A scream erupted from the other side of the room as the canvas caught at last. Canalis rushed her, but her bobby pin had done its job—inhibiting the magazine’s ability to feed into the gun.
Canalis pulled the trigger over and over as he raced toward her and was still trying to fire the empty weapon when he stopped two feet away. He tossed it and grabbed her by the neck, squeezing and pushing her to her knees. The log fell from her grip. “You’ll pay for that.”
She clawed at Canalis’s hands, arms, face…anything she could reach, but he just pressed his fingers into her skin, cutting off the air to her lungs. Frantic, she searched for an idea. Toward the door, Trevor struggled to reach his gun, but he’d never make it. The damn thing had gone spinning, and he’d bleed out before he crawled to it.
She’d known when she started this con she had to do it on her own. That meant getting them out of it alive now, too. The lack of oxygen made focusing impossible, and snippets of the weekend flashed through her brain like
a manic slide show as darkness danced at the edges of her vision.
Trevor’s body on hers.
Evangeline’s evil smile.
The ring slipping onto her finger.
Canalis threatening her by pressing the corkscrew into her gut.
Leaving the trail of breadcrumbs for Trevor to find her.
The knife!
The blackness closed in, and she blindly searched the space around her. It had to be close, but her eyes were already rolling back. She’d lose consciousness in a second, and it would be all over. She’d failed. TRAIT. Trevor. Herself. Everyone.
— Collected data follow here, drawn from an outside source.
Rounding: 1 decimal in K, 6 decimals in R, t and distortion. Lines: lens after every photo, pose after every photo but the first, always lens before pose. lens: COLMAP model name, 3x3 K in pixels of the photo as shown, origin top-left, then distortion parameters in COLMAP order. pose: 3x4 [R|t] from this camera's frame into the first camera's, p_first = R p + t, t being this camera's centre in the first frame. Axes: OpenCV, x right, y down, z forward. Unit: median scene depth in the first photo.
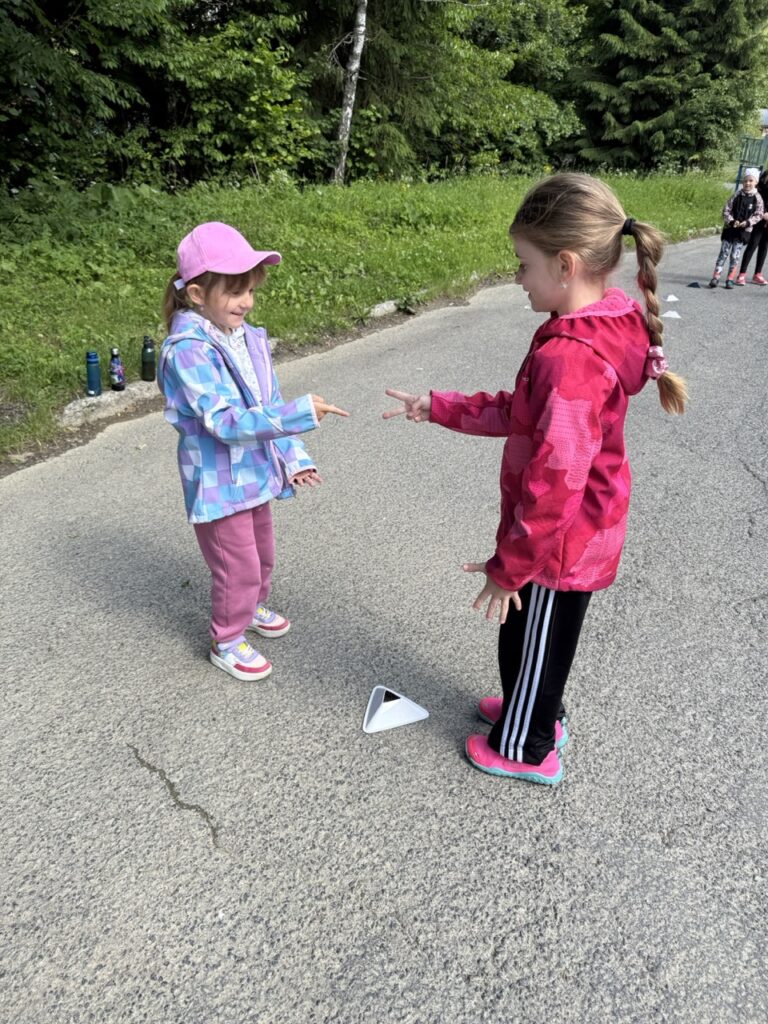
lens RADIAL K [[727.1, 0, 381.4], [0, 727.1, 502.8], [0, 0, 1]] dist [0.004487, -0.007832]
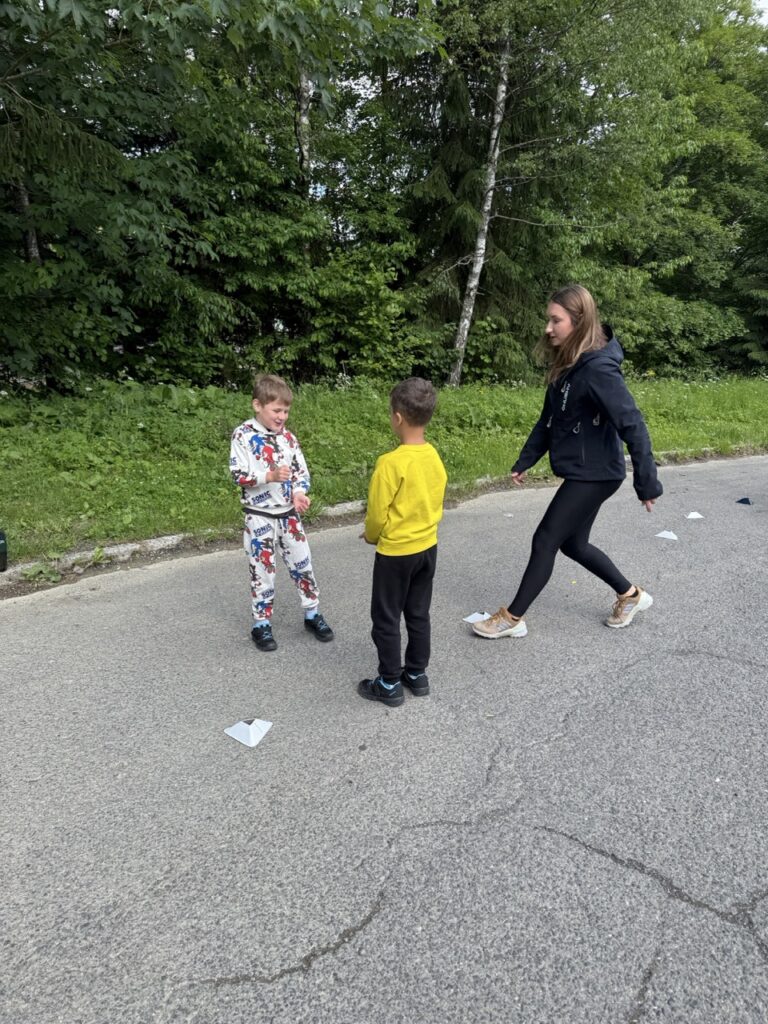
lens RADIAL K [[716.5, 0, 384.8], [0, 716.5, 513.7], [0, 0, 1]] dist [0.087084, -0.113447]
pose [[0.965218, 0.056759, -0.255210, 0.141407], [-0.114464, 0.969366, -0.217320, -0.027943], [0.235057, 0.238974, 0.942146, 0.051727]]
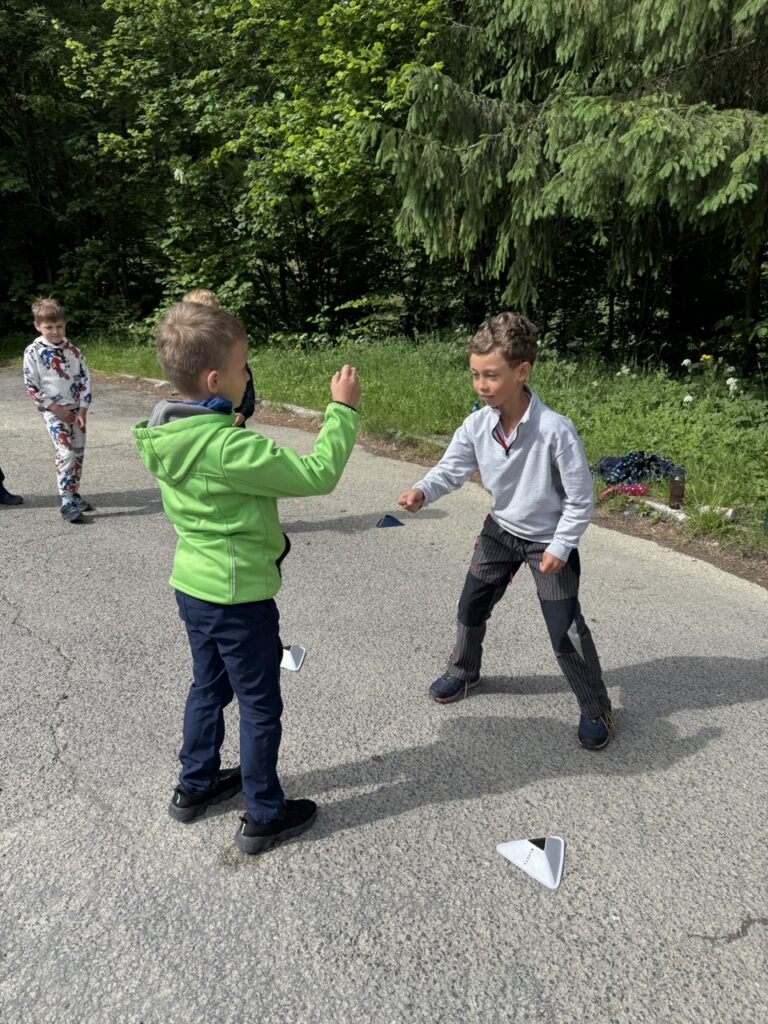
lens RADIAL K [[723.3, 0, 367.7], [0, 723.3, 517.5], [0, 0, 1]] dist [-0.005506, -0.005425]
pose [[-0.513059, 0.259745, -0.818109, 0.079026], [-0.378677, 0.786855, 0.487301, -0.036558], [0.770308, 0.559814, -0.305344, 0.071618]]
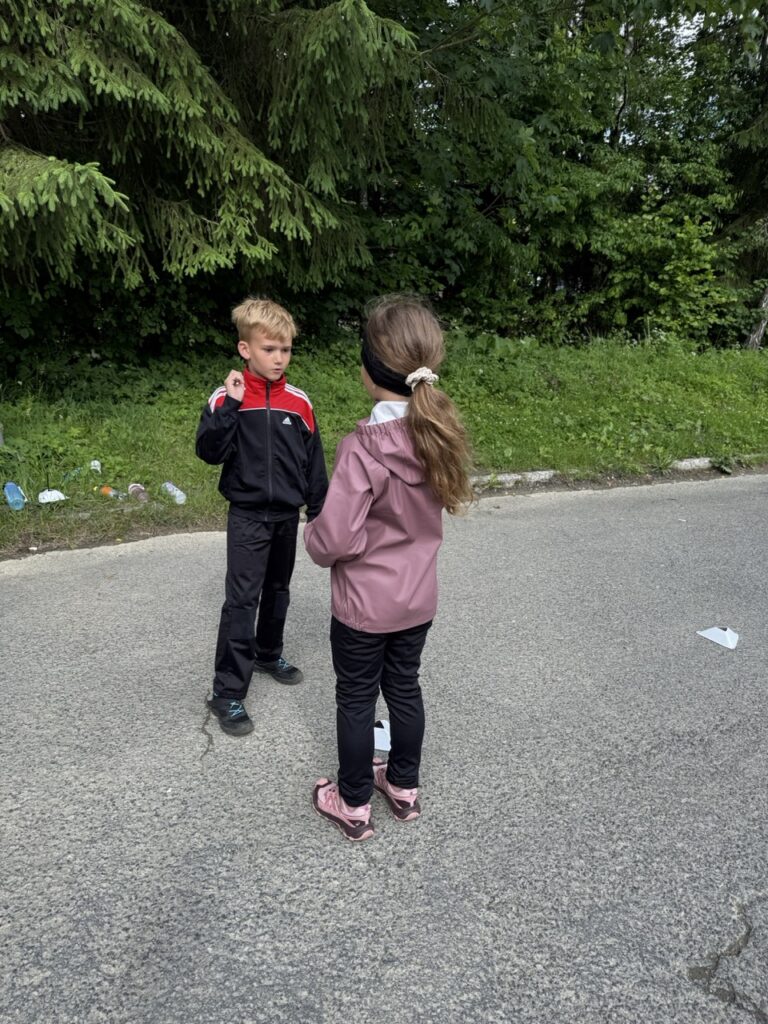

They’d both die before she told him she chose him, that she would always choose him.
“This is what happens to people who don’t know their place, Marissa. Traitors go straight to hell.”
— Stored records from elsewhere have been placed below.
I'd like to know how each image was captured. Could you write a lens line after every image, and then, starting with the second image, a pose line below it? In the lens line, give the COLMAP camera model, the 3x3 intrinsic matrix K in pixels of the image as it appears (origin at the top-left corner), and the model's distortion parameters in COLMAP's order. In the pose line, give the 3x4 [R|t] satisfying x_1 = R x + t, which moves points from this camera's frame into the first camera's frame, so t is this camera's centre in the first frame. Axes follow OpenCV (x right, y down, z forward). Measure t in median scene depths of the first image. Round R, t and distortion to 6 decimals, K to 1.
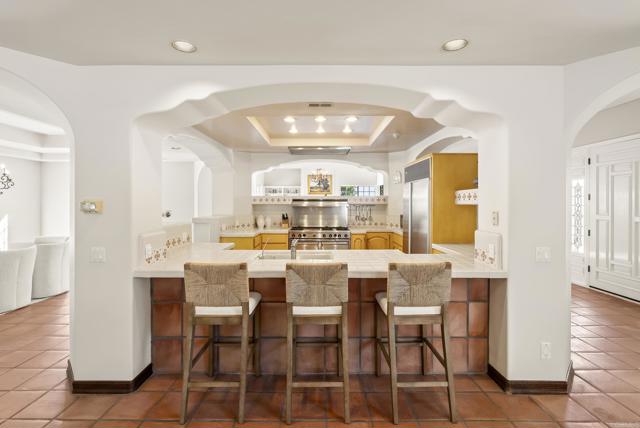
lens RADIAL K [[291.0, 0, 321.0], [0, 291.0, 207.7], [0, 0, 1]] dist [-0.000771, 0.000027]
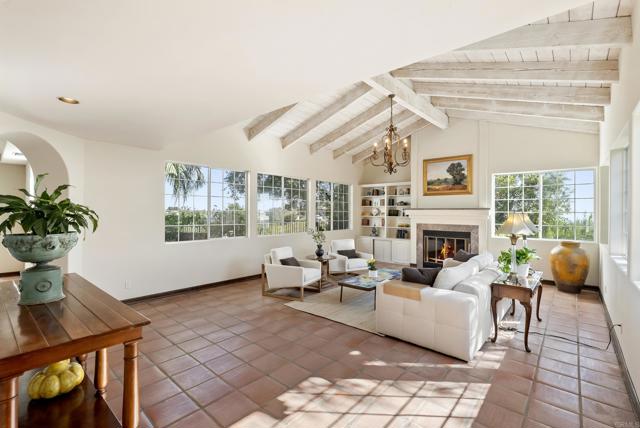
lens RADIAL K [[291.0, 0, 321.1], [0, 291.0, 212.9], [0, 0, 1]] dist [-0.000771, 0.000027]
pose [[0.760775, 0.009268, -0.648950, 0.383834], [-0.014098, 0.999898, -0.002248, -0.022141], [0.648863, 0.010859, 0.760828, 1.089625]]
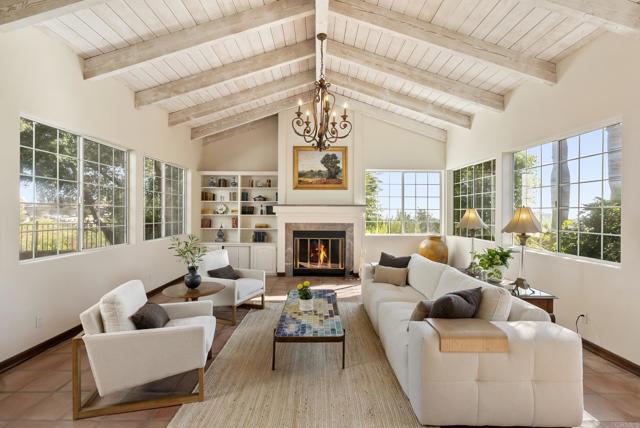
lens RADIAL K [[291.0, 0, 320.6], [0, 291.0, 212.0], [0, 0, 1]] dist [-0.000771, 0.000027]
pose [[0.999910, 0.007320, 0.011200, -0.017025], [-0.007211, 0.999927, -0.009737, -0.014637], [-0.011271, 0.009656, 0.999890, 1.290064]]
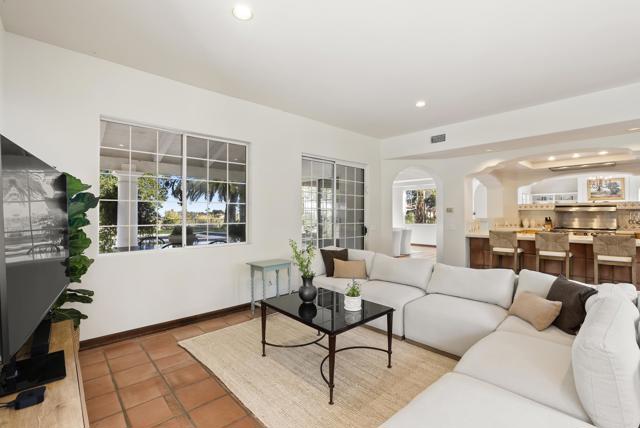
lens RADIAL K [[291.0, 0, 319.2], [0, 291.0, 212.8], [0, 0, 1]] dist [-0.000771, 0.000027]
pose [[0.674400, -0.002627, -0.738361, 0.151138], [-0.006991, 0.999926, -0.009943, 0.021692], [0.738333, 0.011868, 0.674332, -0.654786]]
With his last words, her numbing fingers hit something that wasn’t rug or wood. She caught the metal with her fingernails and dragged it close enough to grab. Then, gathering strength she’d been sure she didn’t have left, Marissa shoved her hands between his wrists and forced them wide, breaking his grip. Without fear, without remorse, she plunged the blade into his gut and yanked it to the left, blood spraying and spattering over the painting.
It didn’t soak in like Trevor’s had. It didn’t need to. Terror shone on Leo Canalis’s face and kept him immobile. No matter. In seconds, he’d be dead.
“You first,” she croaked.
As quickly as she could manage, she crawled to Trevor, wincing as she heard the body fall behind them. As long as the man in front of her lived, she would feel nothing for Canalis. She’d done what she had to.
“Nice work, baby girl,” Trevor grunted, his fingers half a yard from his Glock. She grabbed it and dragged it to them. “Though I kind of wanted to take the bastard out myself.”
Still alive. Still alive…
“He shot you.” She wadded up her dress, pressing it against his shoulder, but the tulle was useless. Blood kept seeping through. He couldn’t die. Couldn’t. Her heart pounded in her ears as impending loss squeezed her heart in a death grip.